Tim Tierney – Rising Star in Public Engagement 2019
Tim Tierney – Rising Star Award Winner
Tim Tierney won the Rising Star in Public Engagement Award for 2019, in recognition of his willingness and enthusiasm towards public engagement within the centre.
Tim is a postdoctoral researcher in Gareth Barnes’ MEG group, who are currently developing a wearable MEG brain-scanning helmet, using optically pumped magnetometers (OPM). This emerging technology will allow a millisecond by millisecond picture of the electrical activity changes in the human brain on walking, talking subjects, distinct from the current MEG technology which requires participants to sit still in a large machine as they are scanned.
Tim’s award was given in recognition of his previous public engagement work, which includes partaking in the Royal Society Summer Science Exhibition, the Science Museum Lates, and multiple open days that welcome school groups to the centre.
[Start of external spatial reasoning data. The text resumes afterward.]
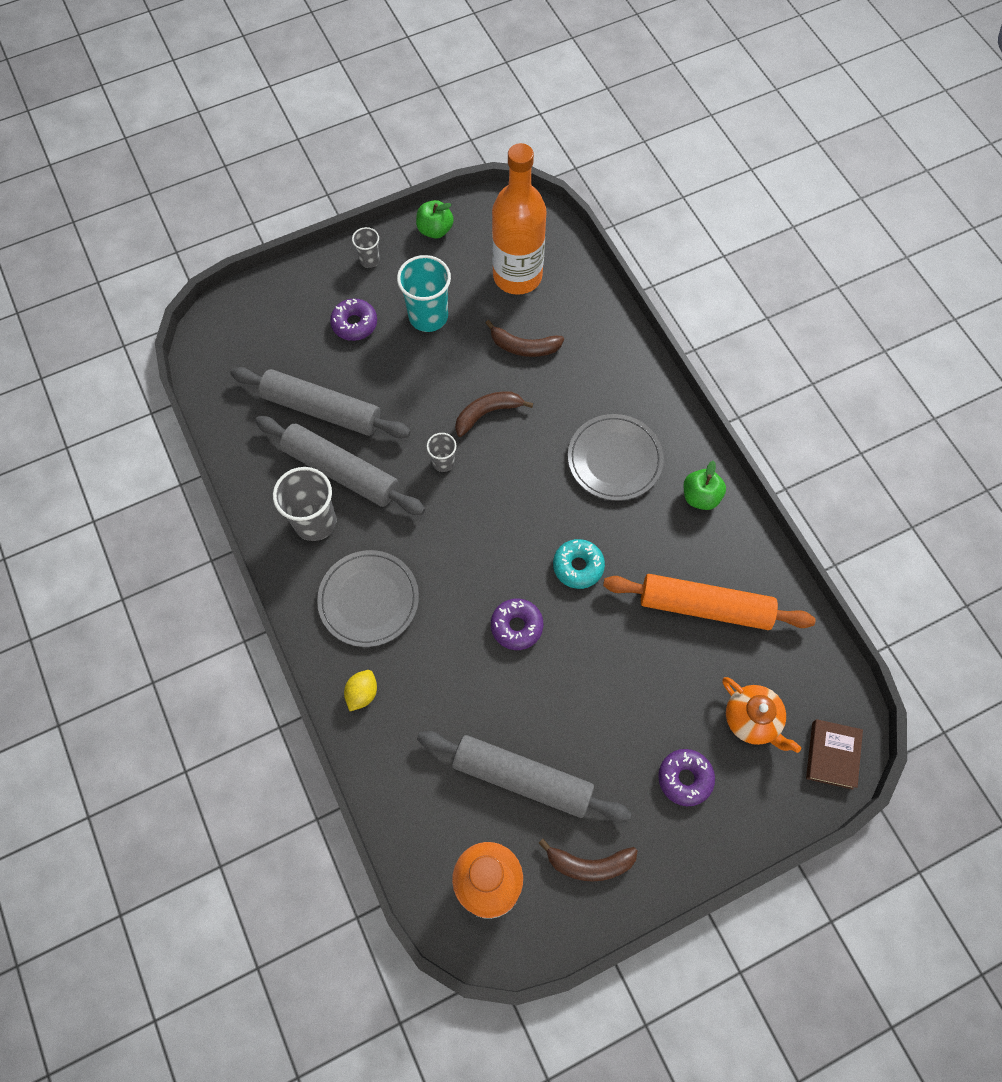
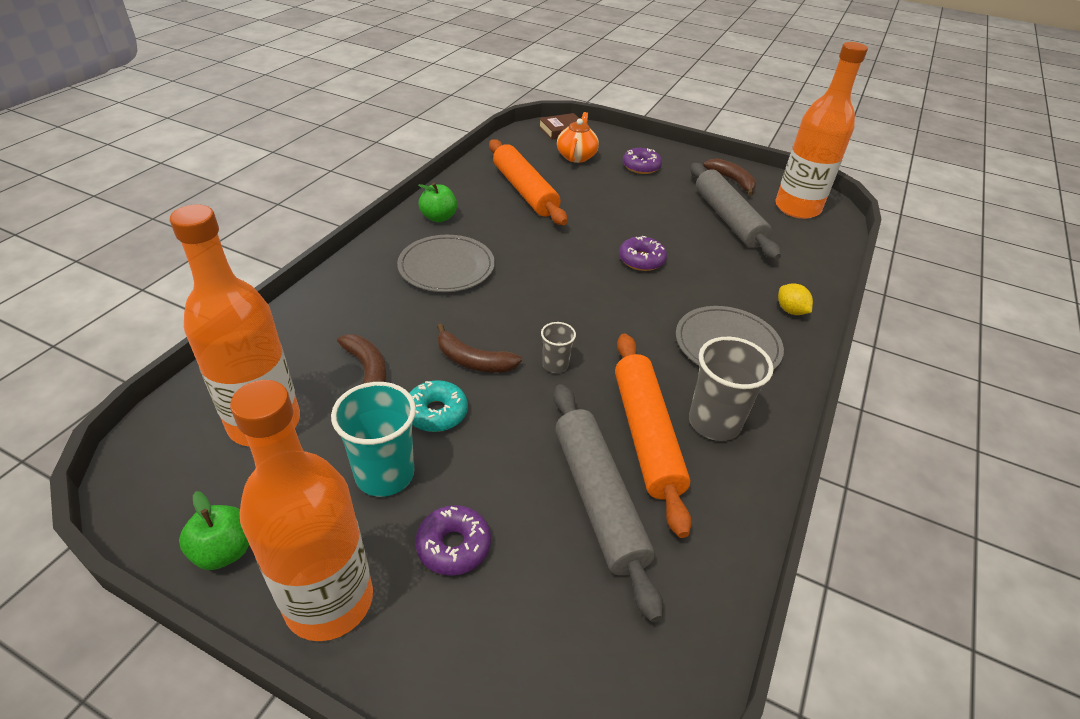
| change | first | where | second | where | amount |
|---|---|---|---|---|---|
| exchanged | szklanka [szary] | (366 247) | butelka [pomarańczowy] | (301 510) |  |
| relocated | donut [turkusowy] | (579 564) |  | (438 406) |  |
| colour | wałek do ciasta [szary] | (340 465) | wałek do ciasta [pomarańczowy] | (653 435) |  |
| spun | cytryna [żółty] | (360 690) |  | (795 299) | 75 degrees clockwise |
When asked if he expected to collect a prize, Tim said, “Yes and no. No, because I had never done any public engagement before joining the centre and the idea of winning an award for public engagement seemed like something that “other researchers did”, but not me. However, under the public engagement team’s guidance, I found myself enjoying public engagement but never feeling overwhelmed by the extra work it required. As a result, by the end of year, I realised that I had participated in quite a lot of public engagement events unintentionally! So maybe winning an award was no longer an unrealistic expectation.”
As well as his participation on smaller projects, Tim is also a key individual in a significant public engagement project that is currently in its planning stages. This project will see Tim, PhD student Steph and PI Gareth in the MEG group collaborating with children with epilepsy – the eventual beneficiaries of their developing OPM-MEG scanning technology – to develop helmets, testing protocols and testing environments that are comfortable and enjoyable. This will hopefully go some way to removing the intimidating nature of testing protocols, and to ensure that this is done in a way that is directly beneficial to participants.
The project will partner with Great Ormond Street Hospital (GOSH) and Young Epilepsy charity, as well as collaborating with play specialists, artists and designers to help bring young children’s visions of OPM-MEG helmets to life through a series of pilot events and workshops. As Tim explains, “The project offers the opportunity to bring the science directly to the people that will benefit from its development.”
Tim’s previous work in public engagement, and his willingness to take on a large future project alongside his colleagues Steph and Gareth, makes him an ideal Rising Star, who we are sure to see much more of in our Centre’s public engagement activity.